For reverting a specific commit, replace HEAD with the commit hash:

 git revert [commit_hash]

3.8.2 Git Reset

On the other hand, git reset alters the commit history, which can be a powerful but potentially destructive operation if not used carefully. It moves the HEAD pointer to a specified commit and optionally changes the staging area or working directory to match the state at that commit.

The command git reset --hard changes the HEAD, staging area, and working directory to match the state at the specified commit, effectively discarding all changes since that commit:

 git reset --hard [commit_hash]

If you want to discard all changes in the working directory and staging area and go back to the state of the last commit, use:

 git reset --hard HEAD

Note: This command is “destructive” because it discards all changes and there’s no way to recover them.

When you’re uncertain, use git revert to safely undo a commit. Save git reset for situations where you’re confident that the lost changes won’t be needed in the future or for local changes that haven’t been pushed yet.

These commands, when used wisely, offer powerful control over your Git repository, allowing you to experiment freely, and safely undo changes when necessary. However, always remember that with great power comes great responsibility. Be mindful of the implications when altering the commit history, particularly in shared repositories.

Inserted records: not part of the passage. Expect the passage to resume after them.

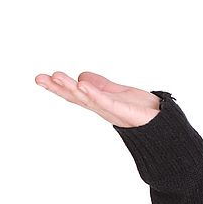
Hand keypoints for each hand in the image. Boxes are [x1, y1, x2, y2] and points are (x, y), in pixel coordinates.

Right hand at [35, 70, 160, 127]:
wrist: (164, 126)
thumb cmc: (142, 111)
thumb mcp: (118, 93)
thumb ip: (101, 85)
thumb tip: (81, 77)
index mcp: (100, 103)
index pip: (75, 93)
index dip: (59, 86)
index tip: (41, 78)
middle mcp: (103, 108)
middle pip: (76, 97)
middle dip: (57, 88)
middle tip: (39, 78)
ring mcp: (112, 111)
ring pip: (87, 99)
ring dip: (71, 89)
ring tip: (56, 78)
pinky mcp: (124, 113)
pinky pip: (106, 102)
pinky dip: (94, 94)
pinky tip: (82, 85)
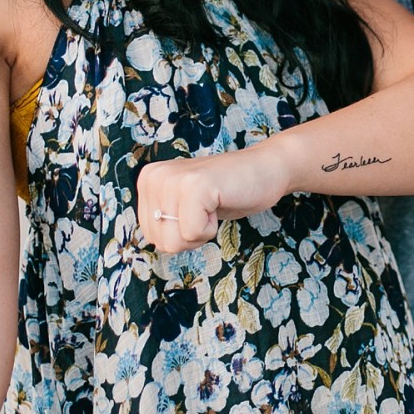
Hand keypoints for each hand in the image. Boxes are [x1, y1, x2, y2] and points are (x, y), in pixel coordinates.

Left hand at [136, 145, 289, 252]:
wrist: (266, 170)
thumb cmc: (227, 193)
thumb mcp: (182, 207)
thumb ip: (163, 219)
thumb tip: (155, 242)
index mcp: (148, 180)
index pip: (151, 235)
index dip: (179, 233)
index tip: (197, 209)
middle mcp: (154, 176)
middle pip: (160, 241)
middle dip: (189, 235)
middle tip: (207, 208)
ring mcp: (173, 179)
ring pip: (173, 241)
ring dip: (200, 232)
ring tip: (212, 205)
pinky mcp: (195, 186)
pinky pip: (193, 234)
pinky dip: (211, 229)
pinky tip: (219, 204)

3.8.3 Restoring a file to a previous state

If you want to revert a specific file to the version from a past commit, you can use the git checkout command with the commit hash and the file name. The commitid should be replaced with the SHA hash of the commit that has the version of the file you want to restore, and filename is the name of the file you want to restore.

The command is as follows:

 git checkout "commitid" "filename"

This command will update the specified file in your working directory to match the version from the specified commit. Note that this operation is local and won’t affect the repository’s history.

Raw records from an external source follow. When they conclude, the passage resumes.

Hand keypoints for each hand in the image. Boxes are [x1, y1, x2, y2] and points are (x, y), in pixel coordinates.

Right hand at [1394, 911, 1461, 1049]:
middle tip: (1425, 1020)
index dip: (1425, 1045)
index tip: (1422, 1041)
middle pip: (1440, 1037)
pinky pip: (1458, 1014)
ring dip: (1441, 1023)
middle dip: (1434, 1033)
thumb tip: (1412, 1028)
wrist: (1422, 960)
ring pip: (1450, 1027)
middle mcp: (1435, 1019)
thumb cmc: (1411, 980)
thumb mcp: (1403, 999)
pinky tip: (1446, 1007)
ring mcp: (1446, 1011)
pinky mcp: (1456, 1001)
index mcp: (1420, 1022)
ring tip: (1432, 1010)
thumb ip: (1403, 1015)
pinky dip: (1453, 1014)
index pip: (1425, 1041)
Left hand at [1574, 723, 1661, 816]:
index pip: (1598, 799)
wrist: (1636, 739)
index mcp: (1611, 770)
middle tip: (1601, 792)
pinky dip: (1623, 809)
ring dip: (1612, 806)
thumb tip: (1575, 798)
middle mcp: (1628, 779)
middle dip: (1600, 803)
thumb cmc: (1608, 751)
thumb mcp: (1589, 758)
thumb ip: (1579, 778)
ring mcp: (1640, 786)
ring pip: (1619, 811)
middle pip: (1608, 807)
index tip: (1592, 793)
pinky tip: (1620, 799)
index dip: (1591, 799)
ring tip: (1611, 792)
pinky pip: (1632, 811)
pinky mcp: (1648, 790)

Remember to replace <commitid> with the actual commit hash (e.g., a1b2c3d4) and <filename> with the actual file name (e.g., myfile.txt).

For example:

 git checkout a1b2c3d4 myfile.txt

This command can be very useful when you have made unwanted changes to a file and want to restore it to a previous state. Be careful, as this operation will discard any unsaved changes to the file in your working directory.

3.9 Additional Notes

git branch tells you what branch you are currently on and is also used to create a new branch.
git branch -d deletes a branch.
git add name_of_file.extension for this to work effectively, you must adding from the correct working directory where the file is stored.
Once you have set up your virtual environment, make sure to add it to your .gitignore file, if you have not already.